Here Gottsman is referring to informal cocktail parties which could be both social or professional. In this scenario, she says as a guest, you have a window of 15 minutes. You don't want to be the first guest to arrive at the event. At the same time, you also don't want to be too late that you leave the host wondering if you got the details of the location wrong.

2. A Fundraiser or Gala

The above lie in the formal category. So the main question is: Is the cocktail hour before or after the main event. This can be quite tricky. Do you arrive on time or a bit later?


"Aim for a happy medium. If check-in time is 6:30 PM and the presentation starts at 7:45, plan to arrive by 7 (unless your boss or host has told you otherwise). You won’t be so early that you’re standing at the bar by yourself, but you’ll have enough time to thank the host, say hello to your boss, and greet professional contacts right away.

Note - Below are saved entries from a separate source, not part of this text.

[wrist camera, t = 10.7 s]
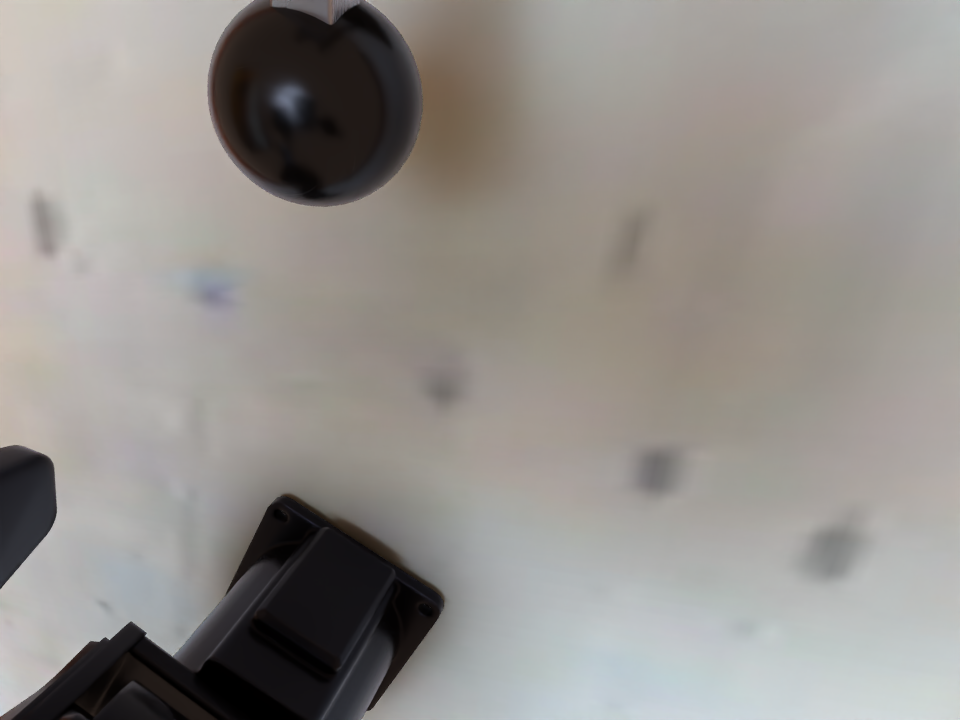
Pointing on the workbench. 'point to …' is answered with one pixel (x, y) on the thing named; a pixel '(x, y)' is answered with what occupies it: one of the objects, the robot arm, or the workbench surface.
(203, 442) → the workbench surface
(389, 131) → the lever
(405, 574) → the robot arm
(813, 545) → the workbench surface
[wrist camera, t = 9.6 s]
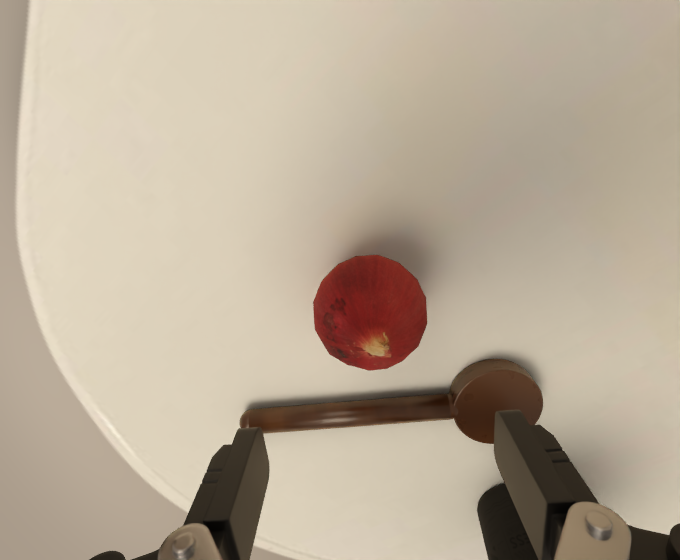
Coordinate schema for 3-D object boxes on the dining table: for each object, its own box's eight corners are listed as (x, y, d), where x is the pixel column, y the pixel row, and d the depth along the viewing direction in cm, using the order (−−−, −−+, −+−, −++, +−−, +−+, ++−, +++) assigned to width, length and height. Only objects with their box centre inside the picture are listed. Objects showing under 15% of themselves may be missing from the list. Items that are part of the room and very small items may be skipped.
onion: (345, 343, 25) (343, 429, 18) (301, 267, 24) (278, 326, 16) (430, 305, 24) (465, 379, 17) (389, 222, 23) (408, 264, 15)
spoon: (235, 380, 27) (228, 394, 25) (535, 354, 25) (547, 368, 24) (251, 447, 28) (245, 464, 27) (531, 426, 27) (542, 443, 26)
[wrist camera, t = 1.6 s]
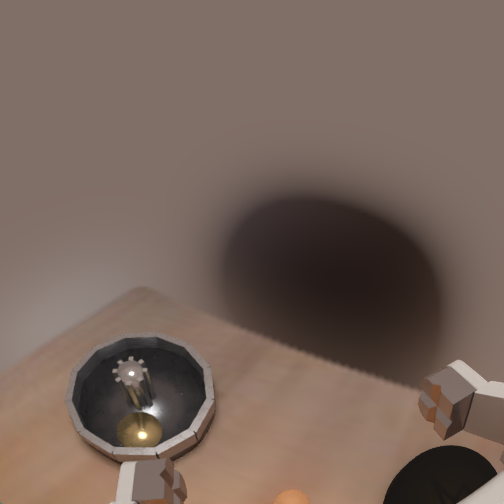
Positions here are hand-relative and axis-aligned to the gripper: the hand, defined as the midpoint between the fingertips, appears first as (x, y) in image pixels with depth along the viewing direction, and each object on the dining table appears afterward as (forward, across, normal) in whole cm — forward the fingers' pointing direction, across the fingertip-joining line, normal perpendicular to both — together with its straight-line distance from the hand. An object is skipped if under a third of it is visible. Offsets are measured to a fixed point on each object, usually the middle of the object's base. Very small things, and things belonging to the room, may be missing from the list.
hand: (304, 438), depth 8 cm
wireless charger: (+5, -16, +34) cm, 38 cm away
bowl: (+28, +17, +19) cm, 38 cm away
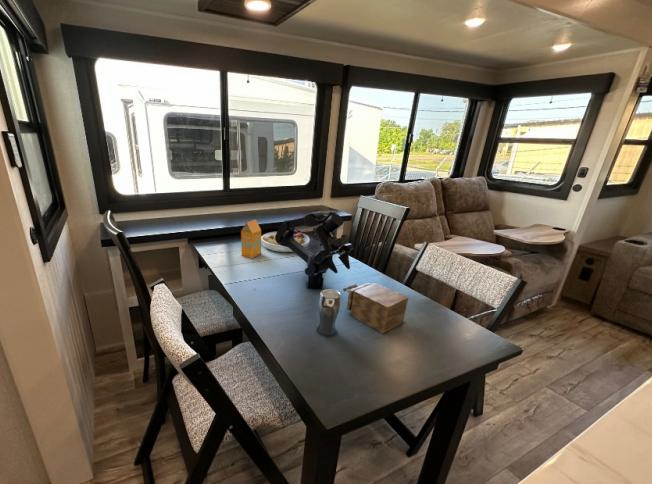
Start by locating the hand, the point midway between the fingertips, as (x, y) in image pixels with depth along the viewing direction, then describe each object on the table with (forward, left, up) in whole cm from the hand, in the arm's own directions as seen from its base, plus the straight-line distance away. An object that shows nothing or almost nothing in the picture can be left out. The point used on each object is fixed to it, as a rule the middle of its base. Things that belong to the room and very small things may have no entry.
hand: (343, 270), depth 127 cm
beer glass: (-8, -24, -13) cm, 29 cm away
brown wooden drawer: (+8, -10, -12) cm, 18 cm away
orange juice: (-44, +49, -13) cm, 67 cm away
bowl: (-25, +67, -13) cm, 73 cm away
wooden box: (+12, -14, -13) cm, 23 cm away
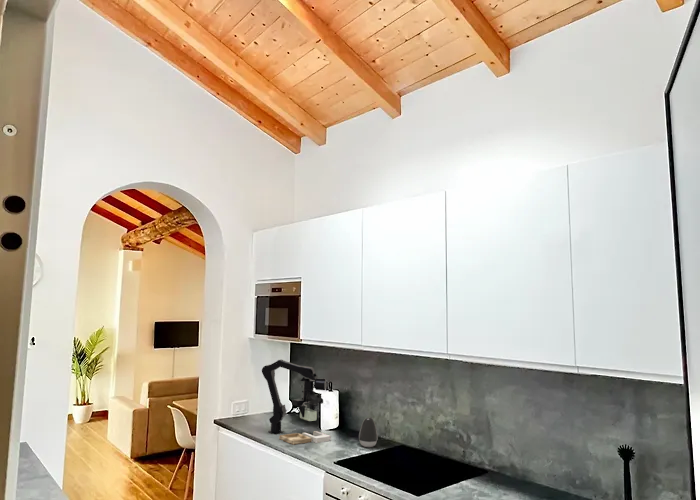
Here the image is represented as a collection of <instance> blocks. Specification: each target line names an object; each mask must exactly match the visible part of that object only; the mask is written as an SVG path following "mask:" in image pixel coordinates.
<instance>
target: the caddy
mask: <svg viewBox="0 0 700 500" xmlns="http://www.w3.org/2000/svg"><path fill="white" fill-rule="evenodd" d="M305 406H306V407H305V412H304V417H302V414H301V412H300V411H299V418H300V419H301V420H304V421H308V422H312V421H317V414H318V411H317V410H315V409H314V410H311V409H310V408H308V405H307V404H305Z"/></svg>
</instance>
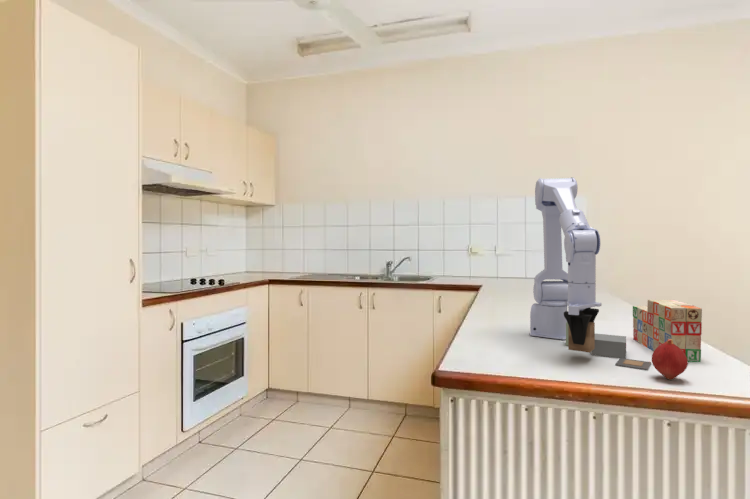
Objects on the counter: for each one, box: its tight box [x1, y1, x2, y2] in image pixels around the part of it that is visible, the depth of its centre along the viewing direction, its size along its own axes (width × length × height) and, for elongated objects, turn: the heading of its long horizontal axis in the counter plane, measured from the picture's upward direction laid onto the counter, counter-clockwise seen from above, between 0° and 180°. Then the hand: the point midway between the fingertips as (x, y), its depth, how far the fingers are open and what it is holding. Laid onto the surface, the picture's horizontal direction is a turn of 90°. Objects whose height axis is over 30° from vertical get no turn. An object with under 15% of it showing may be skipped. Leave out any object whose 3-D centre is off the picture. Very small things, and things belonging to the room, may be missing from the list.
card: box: [614, 358, 652, 371], centre depth 95 cm, size 6×6×1 cm
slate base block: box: [591, 333, 627, 359], centre depth 104 cm, size 7×7×4 cm
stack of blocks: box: [632, 299, 703, 363], centre depth 106 cm, size 21×6×12 cm, turn 169°
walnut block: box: [567, 321, 596, 354], centre depth 99 cm, size 4×4×6 cm
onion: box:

That said, if you’re attending an event in another country, always do your homework. Customs vary from country to country, and you don’t want to offend anyone."

3. A Dinner Party

This is one of the events with clear-cut rules... Be on time! If its 7 PM, then be there at 7 PM. Being 'fashionably' late doesn't cut it here. If you are late for a dinner party, you will find yourself missing out on some of the dinner courses. At the same time, guests at dinner parties get to mingle and make small talk before dinner and this is one of the most important aspects of the dinner.

Party hopping is also a no-no. If you have been invited to more than one event, stick with one otherwise, the hopping in between courses for different parties won't leave a good impression on your part either.

4. A Bridal or Baby Shower

Here is what Gottsman advises:

"If you’re invited to a social occasion where there will be multiple cars, a slew of people, and you’ll be carrying a large gift, arrive on time to ensure you get a parking spot and can get settled without interrupting a game (or worse, the new mom or bride-to-be as she’s opening gifts).

Also remember that it’s never okay to be early to a shower (or dinner party, or cocktail hour) unless you’re part of the set-up crew. It puts more pressure on a host, as she’ll feel as if she needs to start entertaining while still finishing last-minute details before the party."

5. A Wedding

A wedding is one one of those events where being late doesn't really mean you broke the etiquette rules of being on time. However, if you don't want people to give you 'THE LOOK", you don't wanna be so late that you find yourself walking down the aisle with the bride. You also don't want to walk in during exchange of vows either.

The advice Gottsman give is to arrive 15 minutes earlier so that you can secure a good seat. And if you find the bride walking down the aisle already, chill out or sit way at the back once these highlights of the wedding program are over.

6. A Play or Theatre Performance

With a play, you have no excuse for being late. Gottsman says;

"It’s rude, disruptive, and says that you’re not respectful of your surroundings. Even if you have a valid excuse, the disruption of making others shift and stand up to let you by in a dark theatre is never a good move. Instead, plan to arrive 10-15 minutes early, find your seat, and get settled and ready to enjoy the show well before the lights go down. And if you are late, wait until intermission to grab your seats, and hang out in the back in the meantime."

There are so many circumstances beyond our control that may interfere with one's ability to arriving on time. However, no matter the occasion, being on time, or within a reasonable window goes shows the host or the other person you are meeting just how much you value them. Plan ahead to accommodate the traffic among other things that make us get late. And if you find you are too early, you have the option to hang in your car for a bit so that you are not too early to harass the hostess.